Wednesday, July 6, 2016

Two leaders of programs founded at and supported by the Faculty of Law have been awarded Community Leadership in Justice Fellowships (CLJF) from the Law Foundation of Ontario.

Nikki GershbainNikki Gershbain is the national director of Pro Bono Students Canada (PBSC), whose headquarters are at the Faculty of Law. She has extensive experience developing and overseeing programs that use law students to provide legal services without charge to people in need.

Gershbain’s fellowship is with the University of Windsor, Faculty of Law. There she will partner with Dr. Julie Macfarlane, Distinguished University Professor and director of the National Self-Represented Litigants Project (NSRLP). The NSRLP emerged out of a ground-breaking research study conducted by Dr. Macfarlane, and partially funded by the Law Foundation of Ontario, that documented the experiences of self-represented litigants in Canada.

As part of her Fellowship, Gershbain will research and develop teaching tools for a new model of legal service delivery called legal ‘coaching’. She will work with legal institutions to refine and promote the coaching model as part of the profession’s response to the increase in self-represented litigants, which could have far-reaching consequences for how a new generation of lawyers interact with clients and approach the practice of law, including family law.

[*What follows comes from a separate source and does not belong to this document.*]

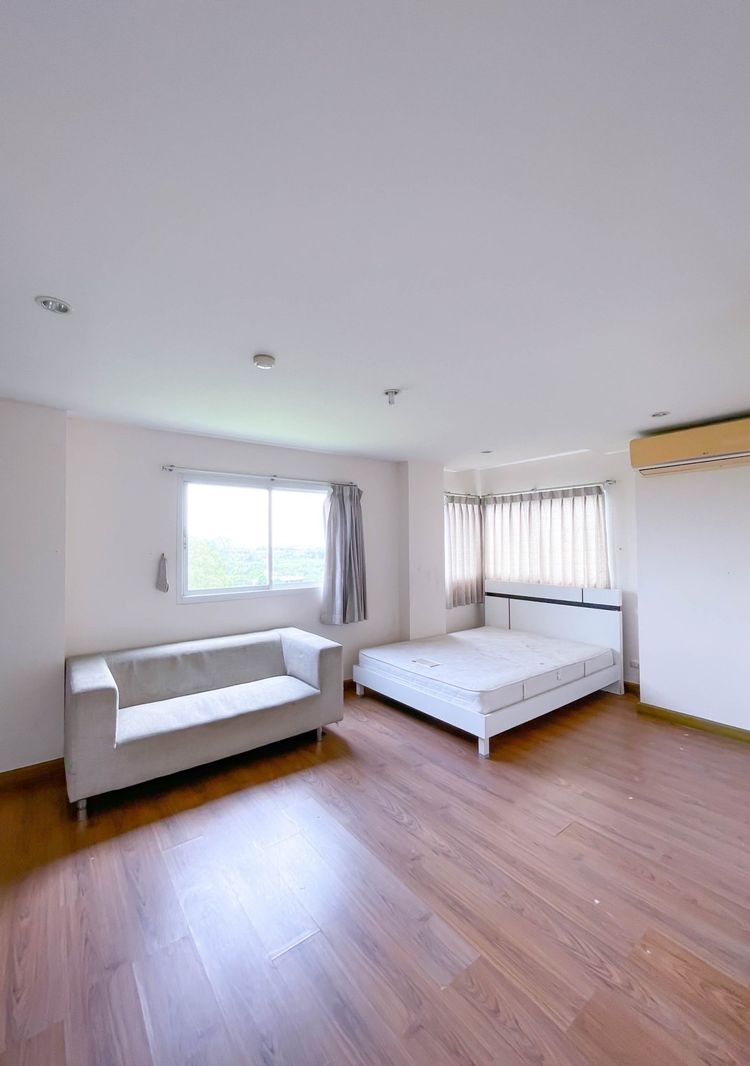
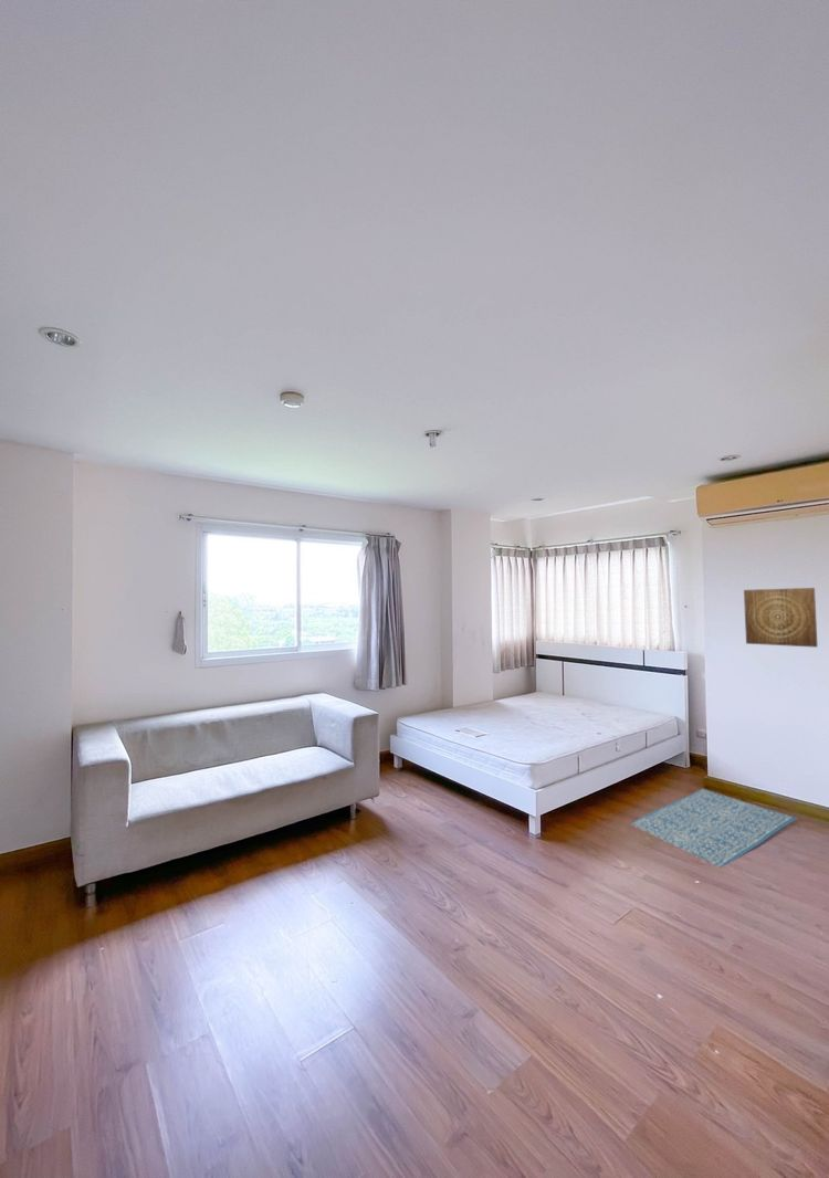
+ wall art [743,587,819,649]
+ rug [629,788,798,870]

Sarah PoleSarah Pole is the executive director of Law in Action Within Schools (LAWS), the youth outreach partnership between the University of Toronto Faculty of Law and Osgoode Hall Law School at York University. She has extensive experience in youth justice education and has focused in particular on youth facing personal and systemic barriers to success.

The theme of Pole’s fellowship is urban inequity. Pole will be hosted by the Masters of Teaching Program at University of Toronto, Ontario Institute for Studies in Education (OISE). She will research and build connections among the education, legal, and urban planning sectors to explore how our physical environments impact diverse youth, their education, and their ability to engage as citizens in issues that matter to them. Additionally, Pole’s work will look at the impact the built environment has on young people’s ability to consider and enter legal sector careers.

Pole’s fellowship will include the development of a community asset-mapping project that includes a teaching unit linked to the Ontario curriculum; a tri-sector collaboration among legal, urban planning, and educational professionals to consider issues of access, inclusion, and participation; and a youth symposium.

The CLJF gives senior-level employees in nonprofit organizations the opportunity to spend all or part of an academic year at an Ontario law school, university, or community college department dedicated to legal or justice studies. It gives nonprofit leaders the opportunity for professional development and career renewal and it strengthens the bond between academia and community-based nonprofit organizations, fostering partnerships that last beyond the term of the fellowship. The CLJF also broadens and enriches students’ academic experiences through innovative approaches to teaching and learning.